Lines of data
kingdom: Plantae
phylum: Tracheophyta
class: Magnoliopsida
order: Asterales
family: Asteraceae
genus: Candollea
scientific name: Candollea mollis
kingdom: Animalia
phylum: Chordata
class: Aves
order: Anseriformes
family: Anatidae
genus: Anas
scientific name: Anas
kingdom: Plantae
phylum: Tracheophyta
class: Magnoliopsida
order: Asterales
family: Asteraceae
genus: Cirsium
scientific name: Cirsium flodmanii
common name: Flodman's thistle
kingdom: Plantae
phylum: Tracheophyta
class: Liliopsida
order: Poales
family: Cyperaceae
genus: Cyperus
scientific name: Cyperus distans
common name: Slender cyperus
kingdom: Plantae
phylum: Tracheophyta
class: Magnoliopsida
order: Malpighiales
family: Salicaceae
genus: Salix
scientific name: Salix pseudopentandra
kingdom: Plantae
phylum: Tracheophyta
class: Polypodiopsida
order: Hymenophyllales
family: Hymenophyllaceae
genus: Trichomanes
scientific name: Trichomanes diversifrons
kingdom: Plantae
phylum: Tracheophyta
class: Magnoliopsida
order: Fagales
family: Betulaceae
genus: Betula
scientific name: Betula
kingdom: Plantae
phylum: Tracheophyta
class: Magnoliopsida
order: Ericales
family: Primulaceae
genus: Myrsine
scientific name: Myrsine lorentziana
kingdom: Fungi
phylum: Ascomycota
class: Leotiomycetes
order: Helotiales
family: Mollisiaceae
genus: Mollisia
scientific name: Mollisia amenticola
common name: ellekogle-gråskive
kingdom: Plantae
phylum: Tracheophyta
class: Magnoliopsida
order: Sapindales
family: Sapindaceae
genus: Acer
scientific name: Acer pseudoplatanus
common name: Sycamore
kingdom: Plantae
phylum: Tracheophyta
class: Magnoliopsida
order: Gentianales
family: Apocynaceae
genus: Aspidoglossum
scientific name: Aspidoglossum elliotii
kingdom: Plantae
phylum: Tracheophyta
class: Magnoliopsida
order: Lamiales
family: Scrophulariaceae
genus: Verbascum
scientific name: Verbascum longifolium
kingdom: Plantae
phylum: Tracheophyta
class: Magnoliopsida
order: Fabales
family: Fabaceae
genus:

STATED TASK
Repeat everything in the material above from the start down to the line containing "genus: Verbascum", with that line included, word for word.

RIGHT ANSWER
kingdom: Plantae
phylum: Tracheophyta
class: Magnoliopsida
order: Asterales
family: Asteraceae
genus: Candollea
scientific name: Candollea mollis
kingdom: Animalia
phylum: Chordata
class: Aves
order: Anseriformes
family: Anatidae
genus: Anas
scientific name: Anas
kingdom: Plantae
phylum: Tracheophyta
class: Magnoliopsida
order: Asterales
family: Asteraceae
genus: Cirsium
scientific name: Cirsium flodmanii
common name: Flodman's thistle
kingdom: Plantae
phylum: Tracheophyta
class: Liliopsida
order: Poales
family: Cyperaceae
genus: Cyperus
scientific name: Cyperus distans
common name: Slender cyperus
kingdom: Plantae
phylum: Tracheophyta
class: Magnoliopsida
order: Malpighiales
family: Salicaceae
genus: Salix
scientific name: Salix pseudopentandra
kingdom: Plantae
phylum: Tracheophyta
class: Polypodiopsida
order: Hymenophyllales
family: Hymenophyllaceae
genus: Trichomanes
scientific name: Trichomanes diversifrons
kingdom: Plantae
phylum: Tracheophyta
class: Magnoliopsida
order: Fagales
family: Betulaceae
genus: Betula
scientific name: Betula
kingdom: Plantae
phylum: Tracheophyta
class: Magnoliopsida
order: Ericales
family: Primulaceae
genus: Myrsine
scientific name: Myrsine lorentziana
kingdom: Fungi
phylum: Ascomycota
class: Leotiomycetes
order: Helotiales
family: Mollisiaceae
genus: Mollisia
scientific name: Mollisia amenticola
common name: ellekogle-gråskive
kingdom: Plantae
phylum: Tracheophyta
class: Magnoliopsida
order: Sapindales
family: Sapindaceae
genus: Acer
scientific name: Acer pseudoplatanus
common name: Sycamore
kingdom: Plantae
phylum: Tracheophyta
class: Magnoliopsida
order: Gentianales
family: Apocynaceae
genus: Aspidoglossum
scientific name: Aspidoglossum elliotii
kingdom: Plantae
phylum: Tracheophyta
class: Magnoliopsida
order: Lamiales
family: Scrophulariaceae
genus: Verbascum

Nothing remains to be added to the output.